Why Does This Cost So Much Less Than a Regular Business Loan?
Because it’s secured. A traditional business loan is unsecured because the bank is lending based on your:
- Cash flow
- Credit score
- Business fundamentals
That risk gets priced into the interest rate. An NBFC charging 18–24% on an unsecured business loan is pricing in the possibility that you might default.
A business loan against mutual funds eliminates that risk. Your portfolio is the guarantee. The lender knows that even in a worst-case scenario, they can liquidate your pledged units. That security is why the rate drops to 9–13% p.a.*.

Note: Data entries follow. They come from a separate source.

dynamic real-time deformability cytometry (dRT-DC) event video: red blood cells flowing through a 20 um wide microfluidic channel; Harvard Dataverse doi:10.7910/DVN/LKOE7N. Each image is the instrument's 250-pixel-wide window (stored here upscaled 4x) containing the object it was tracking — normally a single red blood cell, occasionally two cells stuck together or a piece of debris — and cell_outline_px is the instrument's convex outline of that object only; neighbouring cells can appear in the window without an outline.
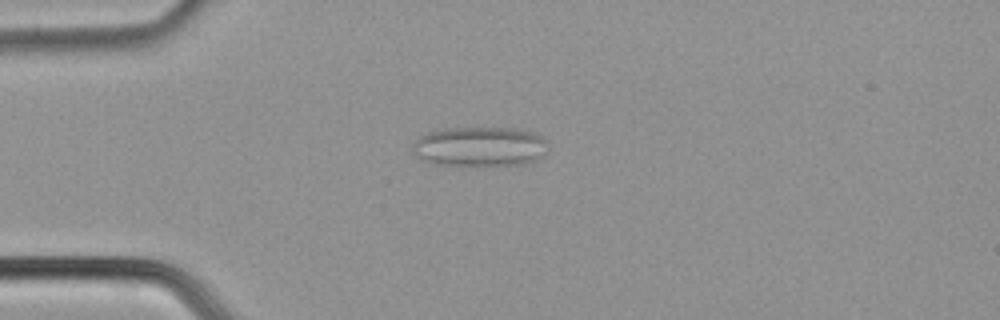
{"species": "common noctule bat (a hibernating species)", "species_latin": "Nyctalus noctula", "temperature_condition": "cold", "stored_images_in_passage": 29, "camera_frame_rate_fps": 3000, "um_per_image_px": 0.085, "animal": {"sex": "male", "body_mass_g": 21.5, "forearm_length_mm": 52.0}, "frame": {"image": 1, "passage_image": 1, "time_ms": 0.0, "image_size_px": [1000, 320], "cell_outline_px": [[544, 152], [536, 160], [524, 164], [480, 168], [432, 164], [420, 160], [412, 152], [412, 144], [420, 136], [428, 132], [448, 128], [508, 128], [532, 132], [540, 136], [544, 140]], "centroid_in_image_um": [40.69, 12.52], "position_along_channel_um": 44.3, "area_um2": 32.08}}
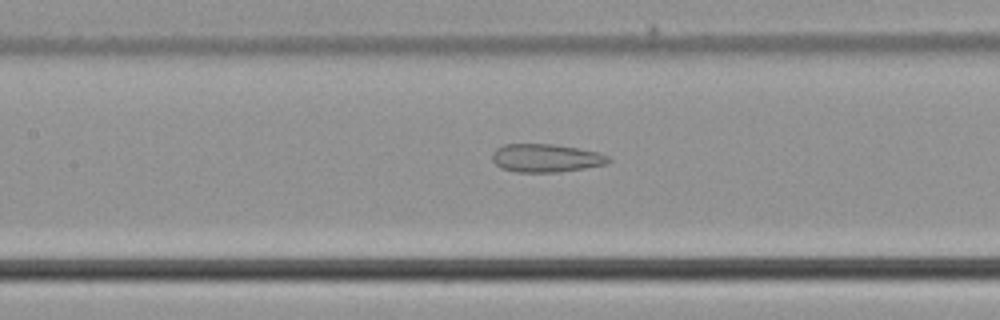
{"frame": {"image": 2, "passage_image": 11, "time_ms": 3.333, "image_size_px": [1000, 320], "cell_outline_px": [[612, 160], [608, 164], [560, 172], [516, 172], [500, 168], [492, 160], [492, 152], [496, 148], [504, 144], [556, 144], [596, 152], [608, 156]], "centroid_in_image_um": [46.38, 13.44], "position_along_channel_um": 161.0, "area_um2": 19.19}}
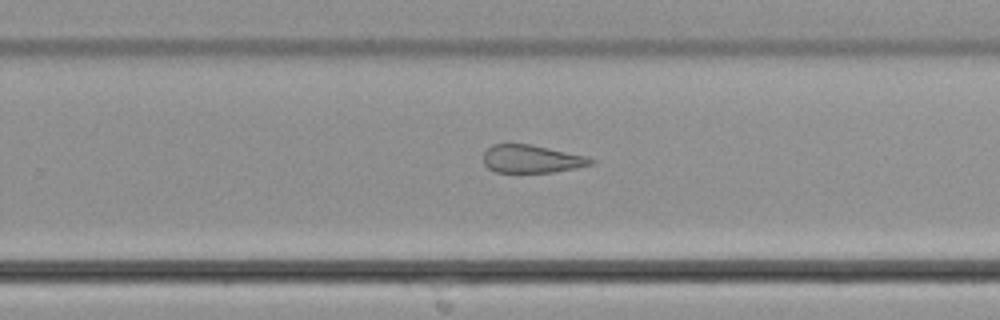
{"frame": {"image": 3, "passage_image": 20, "time_ms": 6.333, "image_size_px": [1000, 320], "cell_outline_px": [[596, 160], [592, 164], [576, 168], [552, 172], [496, 172], [488, 168], [484, 164], [484, 152], [492, 144], [532, 144], [588, 156]], "centroid_in_image_um": [45.21, 13.5], "position_along_channel_um": 284.6, "area_um2": 17.57}}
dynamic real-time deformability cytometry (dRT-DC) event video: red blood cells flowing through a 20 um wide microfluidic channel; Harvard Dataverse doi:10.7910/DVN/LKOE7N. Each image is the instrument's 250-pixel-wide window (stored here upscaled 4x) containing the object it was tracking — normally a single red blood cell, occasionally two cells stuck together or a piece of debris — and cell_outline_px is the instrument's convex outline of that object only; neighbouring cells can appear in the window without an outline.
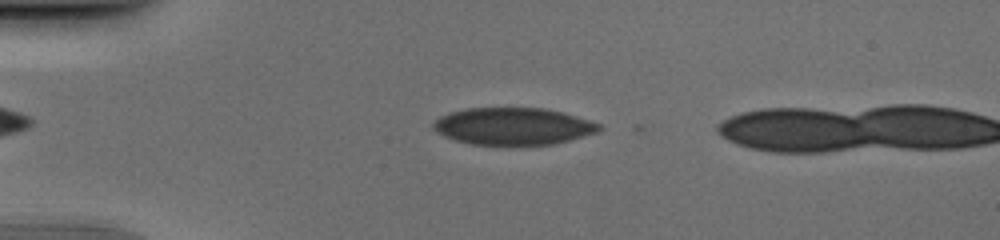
{"species": "human", "species_latin": "Homo sapiens", "temperature_condition": "cold", "stored_images_in_passage": 12, "camera_frame_rate_fps": 3000, "um_per_image_px": 0.085, "donor": {"sex": "male"}, "frame": {"image": 1, "passage_image": 10, "time_ms": 3.0, "image_size_px": [1000, 240], "cell_outline_px": [[600, 128], [596, 132], [568, 140], [552, 144], [472, 144], [456, 140], [444, 136], [436, 132], [432, 128], [432, 124], [440, 116], [448, 112], [468, 108], [544, 108], [576, 116], [600, 124]], "centroid_in_image_um": [43.55, 10.72], "position_along_channel_um": 41.5, "area_um2": 35.37}}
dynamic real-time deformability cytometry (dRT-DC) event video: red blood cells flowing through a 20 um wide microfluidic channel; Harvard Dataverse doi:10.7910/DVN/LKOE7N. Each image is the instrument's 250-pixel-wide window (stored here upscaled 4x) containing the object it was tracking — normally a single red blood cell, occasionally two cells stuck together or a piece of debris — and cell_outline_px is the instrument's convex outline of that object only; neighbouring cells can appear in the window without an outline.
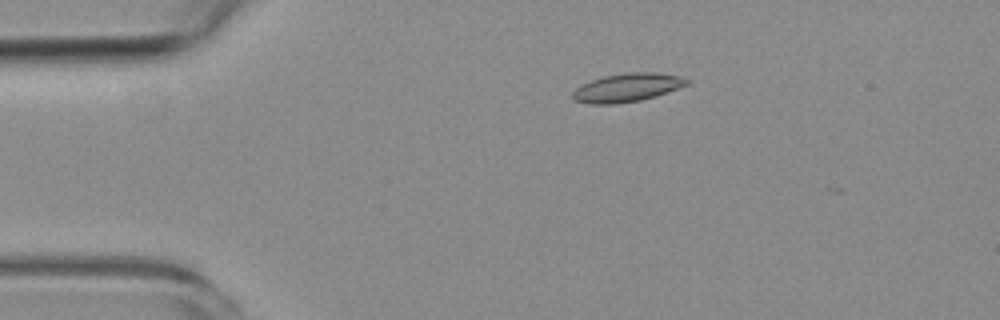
{"species": "common noctule bat (a hibernating species)", "species_latin": "Nyctalus noctula", "temperature_condition": "room temperature", "stored_images_in_passage": 1, "camera_frame_rate_fps": 3000, "um_per_image_px": 0.085, "animal": {"sex": "female", "body_mass_g": 19.3, "forearm_length_mm": 54.1}, "frame": {"image": 1, "passage_image": 1, "time_ms": 0.0, "image_size_px": [1000, 320], "cell_outline_px": [[688, 84], [656, 96], [640, 100], [612, 104], [592, 104], [572, 100], [572, 92], [576, 88], [592, 80], [604, 76], [628, 72], [656, 72], [680, 76], [688, 80]], "centroid_in_image_um": [53.29, 7.44], "position_along_channel_um": 31.7, "area_um2": 18.73}}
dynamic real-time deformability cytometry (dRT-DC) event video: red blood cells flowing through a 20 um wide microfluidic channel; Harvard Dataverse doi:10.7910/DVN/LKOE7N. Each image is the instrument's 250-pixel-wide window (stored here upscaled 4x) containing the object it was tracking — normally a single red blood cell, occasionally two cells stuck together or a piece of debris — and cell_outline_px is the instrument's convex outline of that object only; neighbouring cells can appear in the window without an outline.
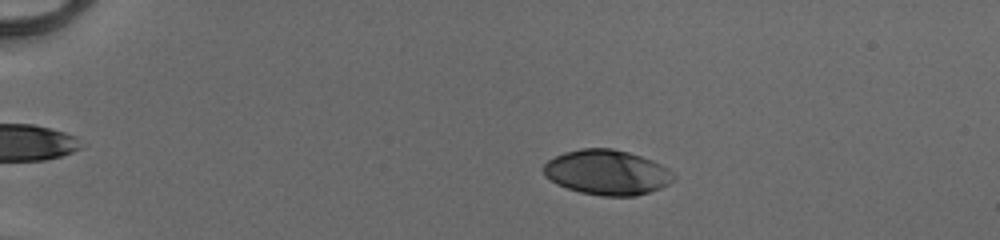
{"species": "human", "species_latin": "Homo sapiens", "temperature_condition": "cold", "stored_images_in_passage": 34, "camera_frame_rate_fps": 3000, "um_per_image_px": 0.085, "donor": {"sex": "male"}, "frame": {"image": 1, "passage_image": 12, "time_ms": 3.667, "image_size_px": [1000, 240], "cell_outline_px": [[676, 176], [668, 184], [660, 188], [636, 196], [600, 196], [580, 192], [556, 184], [544, 176], [544, 164], [548, 160], [564, 152], [580, 148], [612, 148], [628, 152], [652, 160], [668, 168]], "centroid_in_image_um": [51.58, 14.65], "position_along_channel_um": 33.4, "area_um2": 34.1}}
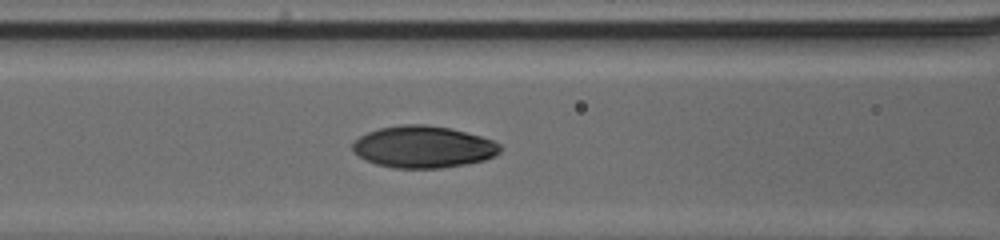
{"frame": {"image": 2, "passage_image": 25, "time_ms": 8.0, "image_size_px": [1000, 240], "cell_outline_px": [[500, 152], [496, 156], [484, 160], [464, 164], [440, 168], [396, 168], [376, 164], [360, 156], [352, 148], [352, 144], [360, 136], [368, 132], [380, 128], [404, 124], [424, 124], [448, 128], [480, 136], [492, 140], [500, 144]], "centroid_in_image_um": [35.99, 12.49], "position_along_channel_um": 130.6, "area_um2": 35.6}}
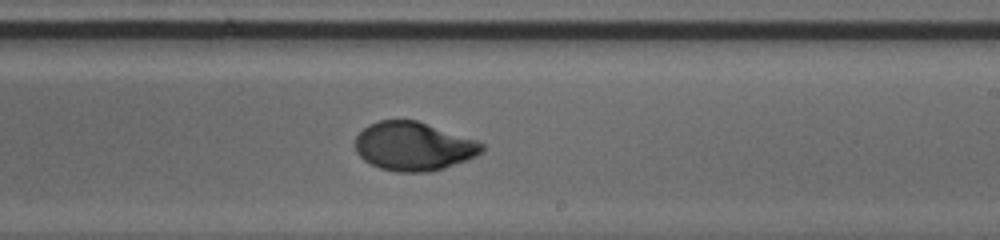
{"frame": {"image": 3, "passage_image": 34, "time_ms": 11.0, "image_size_px": [1000, 240], "cell_outline_px": [[484, 148], [476, 156], [444, 168], [428, 172], [396, 172], [380, 168], [364, 160], [356, 152], [356, 136], [368, 124], [380, 120], [416, 120], [476, 140], [484, 144]], "centroid_in_image_um": [35.13, 12.44], "position_along_channel_um": 253.9, "area_um2": 35.66}}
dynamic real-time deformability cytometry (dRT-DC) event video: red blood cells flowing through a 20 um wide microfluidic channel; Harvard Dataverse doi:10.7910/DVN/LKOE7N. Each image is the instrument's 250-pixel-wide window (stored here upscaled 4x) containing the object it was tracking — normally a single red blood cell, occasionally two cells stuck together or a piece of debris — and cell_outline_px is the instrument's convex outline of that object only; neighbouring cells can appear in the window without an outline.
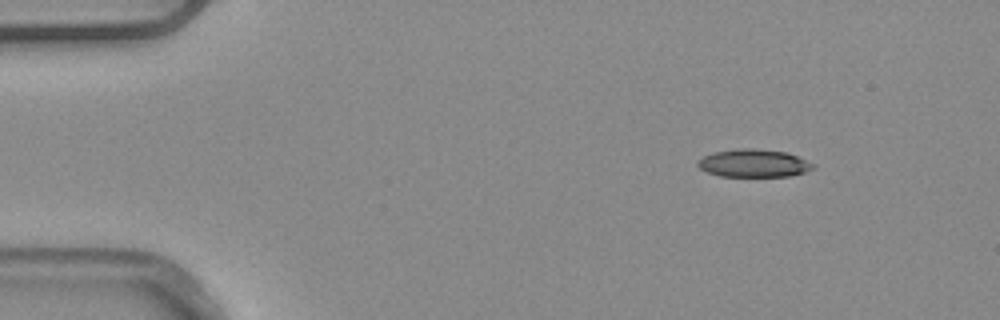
{"species": "common noctule bat (a hibernating species)", "species_latin": "Nyctalus noctula", "temperature_condition": "warm", "stored_images_in_passage": 3, "camera_frame_rate_fps": 3000, "um_per_image_px": 0.085, "animal": {"sex": "male", "body_mass_g": 20.4}, "frame": {"image": 1, "passage_image": 1, "time_ms": 0.0, "image_size_px": [1000, 320], "cell_outline_px": [[816, 168], [804, 172], [788, 176], [720, 176], [708, 172], [700, 168], [696, 164], [696, 160], [712, 152], [740, 148], [756, 148], [784, 152], [796, 156], [816, 164]], "centroid_in_image_um": [64.05, 13.87], "position_along_channel_um": 21.0, "area_um2": 18.73}}
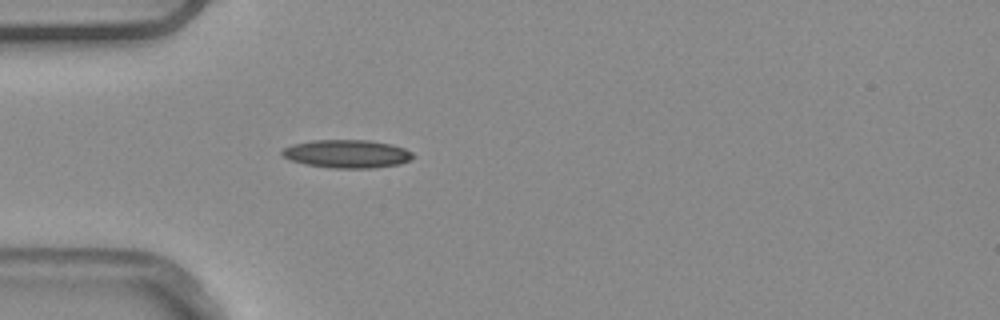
{"frame": {"image": 2, "passage_image": 3, "time_ms": 0.667, "image_size_px": [1000, 320], "cell_outline_px": [[416, 156], [400, 164], [372, 168], [332, 168], [304, 164], [288, 160], [280, 152], [284, 148], [292, 144], [312, 140], [368, 140], [392, 144], [404, 148], [412, 152]], "centroid_in_image_um": [29.48, 13.07], "position_along_channel_um": 55.5, "area_um2": 21.62}}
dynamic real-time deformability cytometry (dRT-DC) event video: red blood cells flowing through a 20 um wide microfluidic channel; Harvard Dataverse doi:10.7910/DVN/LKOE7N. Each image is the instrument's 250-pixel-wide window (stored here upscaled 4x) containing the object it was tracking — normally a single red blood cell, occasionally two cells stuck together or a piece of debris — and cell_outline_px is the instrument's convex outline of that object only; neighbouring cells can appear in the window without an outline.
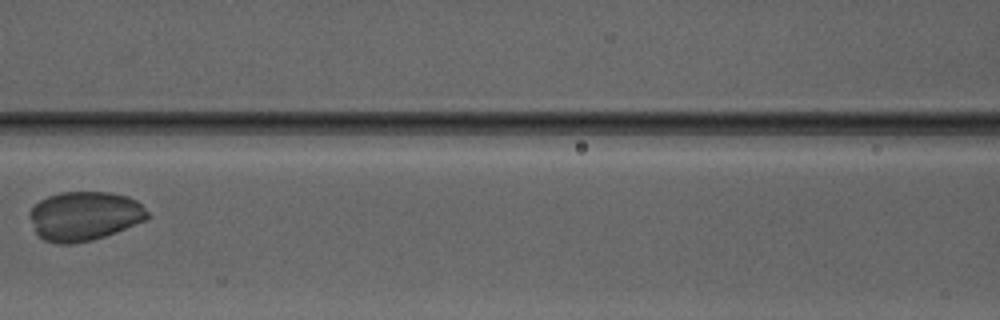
{"species": "Egyptian fruit bat (a non-hibernating species)", "species_latin": "Rousettus aegyptiacus", "temperature_condition": "warm", "stored_images_in_passage": 7, "camera_frame_rate_fps": 3000, "um_per_image_px": 0.085, "animal": {"sex": "male"}, "frame": {"image": 1, "passage_image": 7, "time_ms": 8.0, "image_size_px": [1000, 320], "cell_outline_px": [[152, 216], [144, 220], [104, 236], [92, 240], [72, 244], [56, 244], [44, 240], [36, 232], [28, 216], [28, 212], [40, 200], [48, 196], [60, 192], [112, 192], [128, 196], [136, 200]], "centroid_in_image_um": [7.15, 18.35], "position_along_channel_um": 159.4, "area_um2": 33.7}}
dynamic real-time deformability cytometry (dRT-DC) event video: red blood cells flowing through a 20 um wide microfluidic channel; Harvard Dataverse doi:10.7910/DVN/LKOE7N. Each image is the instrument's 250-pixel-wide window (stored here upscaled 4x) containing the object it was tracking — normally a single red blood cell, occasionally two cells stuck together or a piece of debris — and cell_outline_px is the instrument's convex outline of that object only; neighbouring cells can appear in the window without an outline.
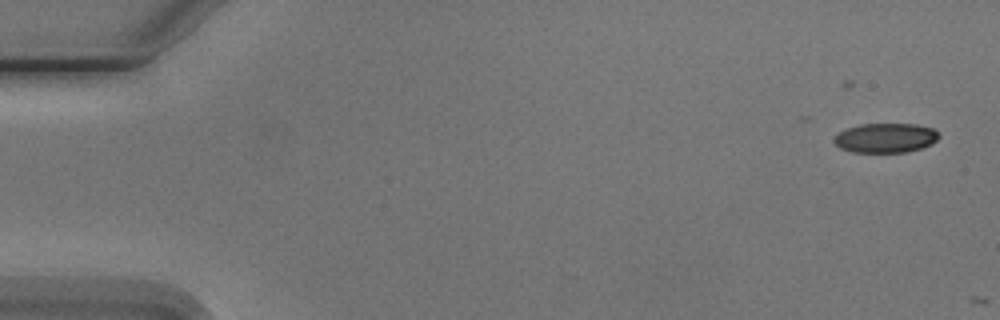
{"species": "Egyptian fruit bat (a non-hibernating species)", "species_latin": "Rousettus aegyptiacus", "temperature_condition": "cold", "stored_images_in_passage": 3, "camera_frame_rate_fps": 3000, "um_per_image_px": 0.085, "animal": {"sex": "male"}, "frame": {"image": 1, "passage_image": 2, "time_ms": 1.0, "image_size_px": [1000, 320], "cell_outline_px": [[940, 136], [932, 144], [908, 152], [852, 152], [840, 148], [832, 140], [840, 132], [848, 128], [860, 124], [916, 124], [932, 128]], "centroid_in_image_um": [75.27, 11.72], "position_along_channel_um": 9.7, "area_um2": 17.92}}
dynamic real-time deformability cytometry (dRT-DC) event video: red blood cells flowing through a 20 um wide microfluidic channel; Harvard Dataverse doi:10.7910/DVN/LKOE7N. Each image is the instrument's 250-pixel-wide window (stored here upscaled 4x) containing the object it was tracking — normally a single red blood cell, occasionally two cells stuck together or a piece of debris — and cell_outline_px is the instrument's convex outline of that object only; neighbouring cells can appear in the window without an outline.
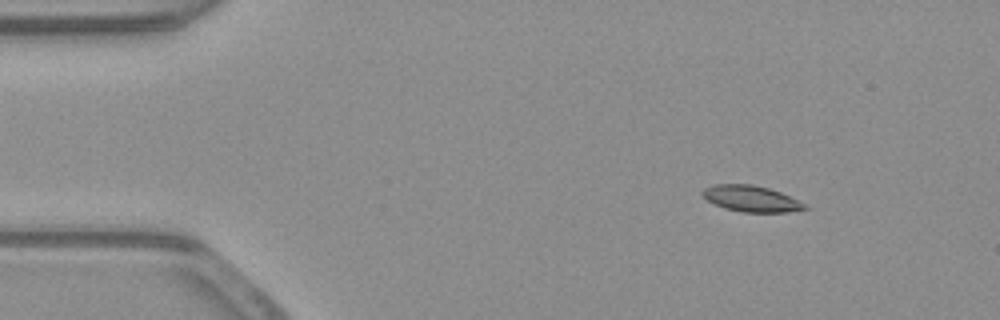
{"species": "common noctule bat (a hibernating species)", "species_latin": "Nyctalus noctula", "temperature_condition": "warm", "stored_images_in_passage": 52, "camera_frame_rate_fps": 3000, "um_per_image_px": 0.085, "animal": {"sex": "male", "body_mass_g": 23.1, "forearm_length_mm": 52.7}, "frame": {"image": 1, "passage_image": 6, "time_ms": 1.667, "image_size_px": [1000, 320], "cell_outline_px": [[812, 208], [788, 212], [740, 212], [724, 208], [708, 200], [700, 192], [704, 188], [712, 184], [752, 184], [768, 188], [780, 192], [808, 204]], "centroid_in_image_um": [63.89, 16.89], "position_along_channel_um": 21.1, "area_um2": 15.72}}
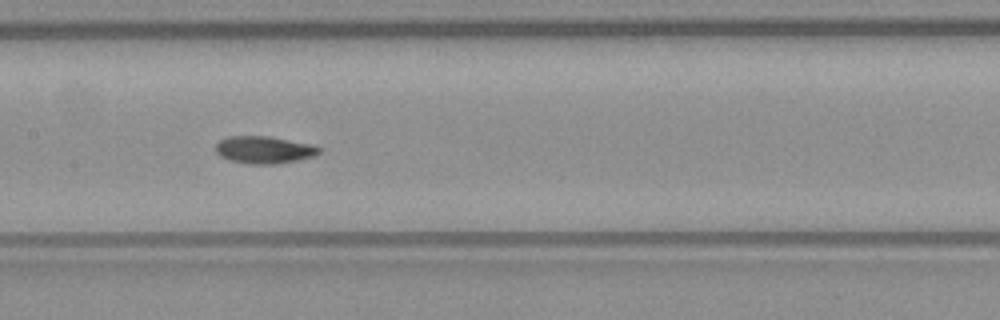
{"frame": {"image": 2, "passage_image": 25, "time_ms": 8.0, "image_size_px": [1000, 320], "cell_outline_px": [[320, 152], [312, 156], [296, 160], [276, 164], [248, 164], [228, 160], [220, 156], [216, 152], [216, 144], [220, 140], [228, 136], [268, 136], [316, 144], [320, 148]], "centroid_in_image_um": [22.45, 12.73], "position_along_channel_um": 185.0, "area_um2": 16.59}}
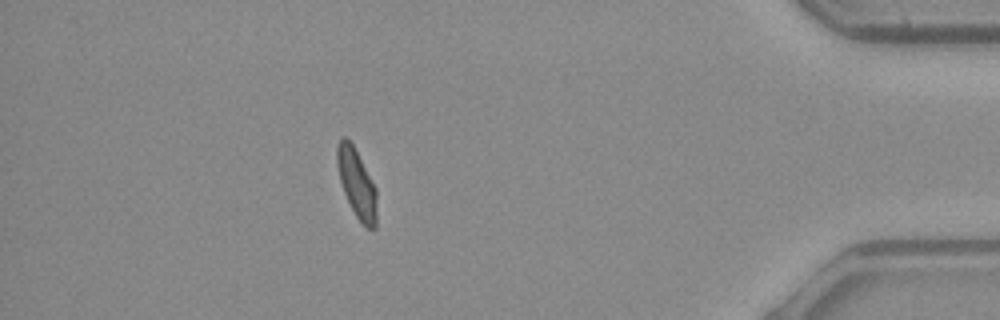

How Do You Apply on Liquify?
Four steps on the Liquify app:
- Check eligibility — Enter your PAN. The app pulls your mutual fund portfolio from CAMS and KFintech.
- Pledge schemes — Select which funds to pledge. Lien gets marked digitally.
- Complete KYC — Aadhaar-based, fully digital.
- Withdraw funds — Money in your bank account within 24 hours.
What Should You Keep in Mind?
- Borrow for short-term needs. This works best as a 1–6-month bridge. If you need ₹30 lakh for long-term expansion, a term loan is the right product.
- Repay as revenue comes in. The overdraft structure means you can repay in chunks, for example, after a client payment clears, after a seasonal peak, whenever cash flow allows.
- Watch the market. If NAV drops sharply, the lender may ask you to pledge additional units or repay a portion.
Is This the Right Funding Option for Your Business?
If you need ₹1–15 lakh in the next 24 hours, your mutual fund portfolio covers the collateral, and your funding need is short-term, a business loan against mutual funds is the fastest, cheapest path to capital in 2026.